Partendo proprio dalle prove a carico del principale nuovo imputato infatti, nonostante le nuove perquisizioni e gli accertamenti fatti tramite analisi del Dna, che dovranno stabilire con esattezza la compatibilità del materiale genetico trovato sotto le unghie di Chiara Poggi, tutti gli indizi sembrerebbero essere gli stessi rispetto ai reperti già archiviati 11 anni fa nel corso del primo processo. Passando poi all’oggetto, che potrebbe essere l’arma del delitto, gettato nel canale vicino alla casa dei nonni delle gemelle Paola e Stefania Cappa, anche in questo caso le ricerche potrebbero non dare i risultati sperati, visto che un eventuale utensile ritrovato potrebbe non essere analizzabile dato il tempo trascorso sul fondale.

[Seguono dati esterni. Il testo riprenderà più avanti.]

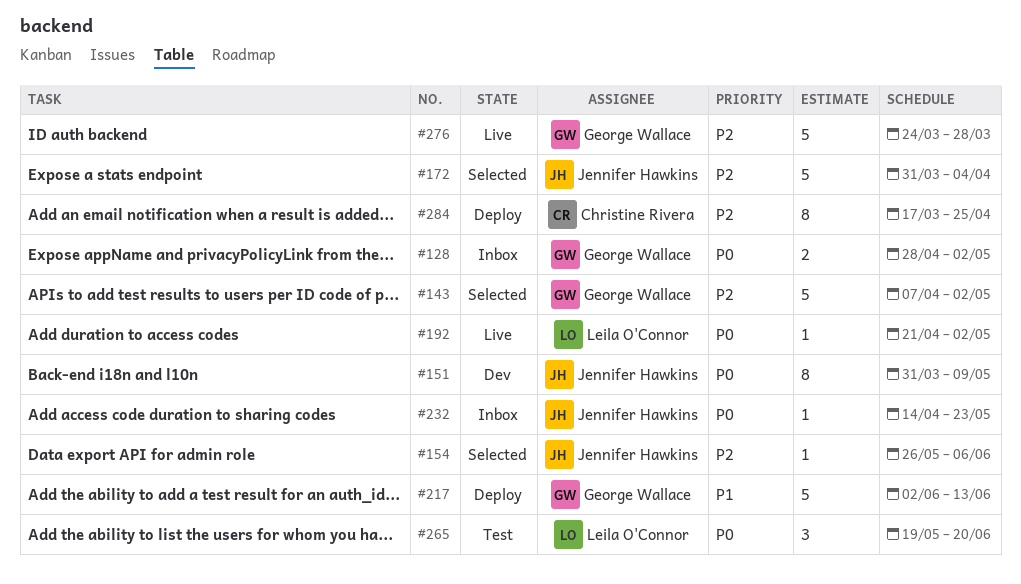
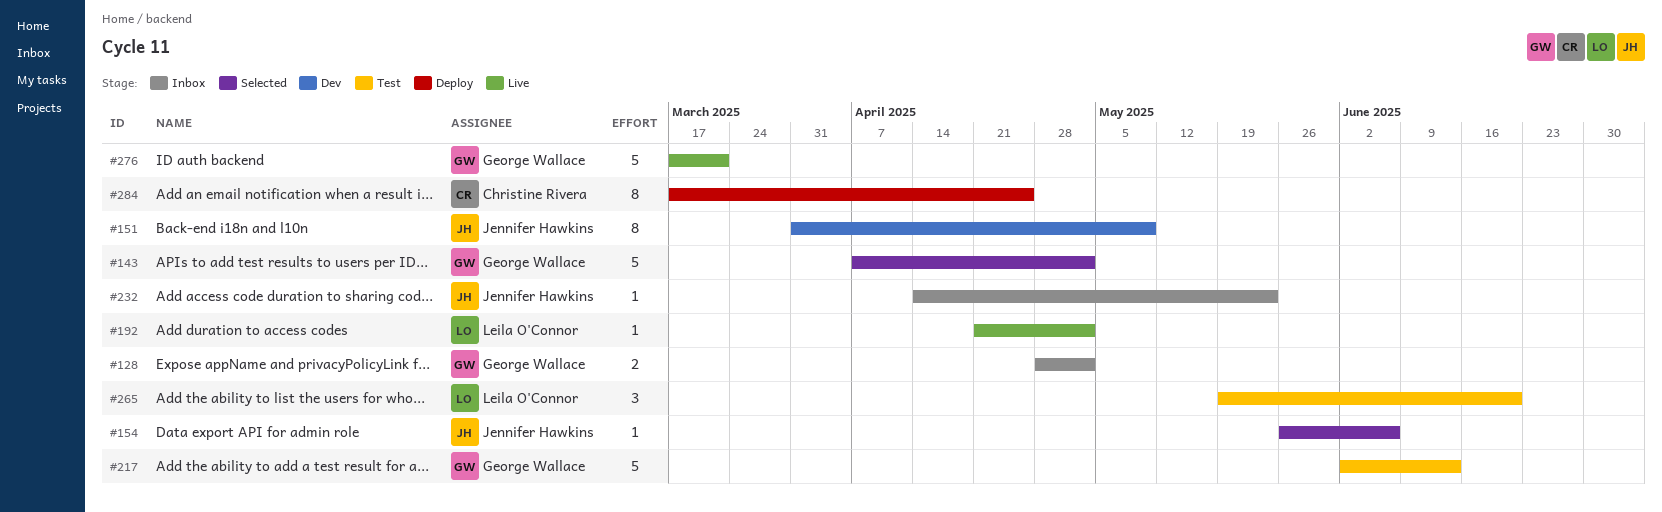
#172: present -> none
#217, status: Deploy -> Test
#276, start: Mar 24 -> Mar 17
#276, due: Mar 28 -> Mar 21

Delitto Garlasco, Nuzzi: “Le fragilità della nuova pista evidenziano l’inaffidabilità della giustizia”
Garlasco, l’ultimo colpo di scena dopo la riapertura dell’inchiesta, è il testimone che ha affermato solo adesso, dopo quasi 18 anni, di aver visto la mattina dell’omicidio una ragazza bionda con i capelli a caschetto che gettava nel canale un oggetto simile ad un piedistallo da camino, compatibile con l’identikit dell’arma del delitto fatto durante il processo contro Alberto Stasi, che non è mai stata ritrovata. Su questa nuova pista si è concentrata anche l’analisi di Gianluigi Nuzzi, che ha sottolineato la fragilità sia del cosiddetto supertestimone, che dell’attendibilità di un eventuale ritrovamento di un qualche reperto che potrebbe ormai essere contaminato, oltre al fatto che non è possibile confrontarlo con quello usato per l’omicidio visto che non c’è una foto dell’arma ma solo una descrizione emersa dalle perizie.
Tutto ciò, mette in evidenza una certa inaffidabilità della giustizia, che riprende un caso irrisolto aggrappandosi a deboli elementi e con una verità che sembra ancora lontana, e questa percezione si aggraverebbe ulteriormente se Stasi, che ha già scontato 16 anni di carcere, dovesse essere riabilitato da innocente.